My day started today in section 3 with an American Kestrel stirring up 70 European Starlings. I then hiked through the woods for an hour with only a handful of chickadees. Hmm, so is this what the day is going to be like?? Quickly I learned that this year we needed to work for our birds but working hard would result in good birds!! I did have many new finds for my section and satisfied in the total numbers of birds that I observed.
The Cattaraugus County Bird Club as a team recorded 40 species and individually counted 3026 different birds. I was able to see 28 of those 40 species in 2 of the 6 sections within the circle. These numbers are much lower than our typical 50 species days from years past. I would have to believe that these numbers are low because of the unusual warmer temperatures and I can’t wait to see how other circles have or will do this season.

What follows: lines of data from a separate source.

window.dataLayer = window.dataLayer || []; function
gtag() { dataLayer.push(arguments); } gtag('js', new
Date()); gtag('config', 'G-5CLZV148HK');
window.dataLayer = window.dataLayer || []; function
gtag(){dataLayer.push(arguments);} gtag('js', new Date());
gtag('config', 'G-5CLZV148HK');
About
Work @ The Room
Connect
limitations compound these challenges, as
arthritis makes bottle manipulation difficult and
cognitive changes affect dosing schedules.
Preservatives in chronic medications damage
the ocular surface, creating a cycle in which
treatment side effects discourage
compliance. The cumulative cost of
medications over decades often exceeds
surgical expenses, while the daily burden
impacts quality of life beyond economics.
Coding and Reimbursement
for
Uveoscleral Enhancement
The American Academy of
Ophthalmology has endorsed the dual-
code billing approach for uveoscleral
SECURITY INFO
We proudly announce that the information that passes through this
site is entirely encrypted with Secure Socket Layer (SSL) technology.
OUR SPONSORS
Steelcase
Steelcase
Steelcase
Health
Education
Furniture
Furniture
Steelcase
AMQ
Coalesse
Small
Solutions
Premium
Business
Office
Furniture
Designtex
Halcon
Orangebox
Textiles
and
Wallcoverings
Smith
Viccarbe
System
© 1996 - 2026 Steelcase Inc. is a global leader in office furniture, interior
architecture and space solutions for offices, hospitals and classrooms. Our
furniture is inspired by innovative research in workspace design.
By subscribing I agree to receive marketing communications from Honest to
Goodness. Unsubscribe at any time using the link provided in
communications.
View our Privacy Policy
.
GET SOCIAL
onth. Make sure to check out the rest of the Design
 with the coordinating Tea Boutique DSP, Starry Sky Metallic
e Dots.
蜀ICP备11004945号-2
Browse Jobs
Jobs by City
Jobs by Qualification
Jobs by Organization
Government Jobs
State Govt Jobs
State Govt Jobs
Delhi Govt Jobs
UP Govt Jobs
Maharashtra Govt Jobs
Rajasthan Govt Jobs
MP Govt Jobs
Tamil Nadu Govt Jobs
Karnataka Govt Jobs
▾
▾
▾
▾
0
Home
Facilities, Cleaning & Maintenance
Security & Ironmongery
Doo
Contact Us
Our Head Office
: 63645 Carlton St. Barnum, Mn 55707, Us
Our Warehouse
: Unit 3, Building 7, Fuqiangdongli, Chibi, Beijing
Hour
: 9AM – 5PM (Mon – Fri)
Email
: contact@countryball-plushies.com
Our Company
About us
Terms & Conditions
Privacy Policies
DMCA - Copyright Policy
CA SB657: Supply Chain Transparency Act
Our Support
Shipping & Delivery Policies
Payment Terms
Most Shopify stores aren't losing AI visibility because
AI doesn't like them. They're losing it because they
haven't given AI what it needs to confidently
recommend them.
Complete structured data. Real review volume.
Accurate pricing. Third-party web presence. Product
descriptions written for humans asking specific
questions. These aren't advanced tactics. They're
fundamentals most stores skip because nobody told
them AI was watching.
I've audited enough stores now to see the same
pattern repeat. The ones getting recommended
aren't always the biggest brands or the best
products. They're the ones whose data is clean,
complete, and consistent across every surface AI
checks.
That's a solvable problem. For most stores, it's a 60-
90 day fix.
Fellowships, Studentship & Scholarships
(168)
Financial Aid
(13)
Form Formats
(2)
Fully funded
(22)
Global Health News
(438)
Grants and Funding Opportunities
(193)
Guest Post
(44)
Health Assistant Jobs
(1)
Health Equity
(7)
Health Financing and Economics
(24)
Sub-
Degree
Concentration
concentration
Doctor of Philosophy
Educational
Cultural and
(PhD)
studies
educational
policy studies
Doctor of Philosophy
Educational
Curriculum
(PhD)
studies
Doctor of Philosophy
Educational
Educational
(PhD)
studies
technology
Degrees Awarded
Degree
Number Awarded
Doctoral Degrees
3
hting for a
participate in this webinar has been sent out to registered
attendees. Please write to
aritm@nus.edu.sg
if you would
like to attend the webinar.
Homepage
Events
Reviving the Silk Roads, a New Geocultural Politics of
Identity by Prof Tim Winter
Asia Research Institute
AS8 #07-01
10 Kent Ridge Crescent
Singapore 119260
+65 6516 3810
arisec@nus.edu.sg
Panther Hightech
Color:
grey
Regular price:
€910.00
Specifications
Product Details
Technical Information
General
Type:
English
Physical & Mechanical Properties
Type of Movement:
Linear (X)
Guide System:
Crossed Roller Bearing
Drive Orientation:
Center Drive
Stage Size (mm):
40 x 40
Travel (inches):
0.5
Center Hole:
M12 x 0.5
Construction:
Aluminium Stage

In between counting birdies, I did find many photographing opportunities but for most of the morning I was having all kinds of problems with my camera. Ever try taking pictures with a 400mm lens with it manually set on F22 ? When the sun came out, most everything was strongly washed out due to the auto ISO requiring it to be set on 1600. It wasn’t until I completed section 3 and move over to section 1 that I realized my F stops were so high!! I missed some very close encounters of a Golden Crowned Kinglet showing its colors on his head. I also missed out on numerous Sparrows and Chickadees that came close to investigating my pishing. The only picture which I would say was acceptable to publish was this Common Merganser. A good rule of thumb is once your camera is working again, the birds will not cooperate like this White-breasted Nuthatch mooning us.
I will include all 28 species that I saw in the comments box. I can’t wait to see how everyone else did.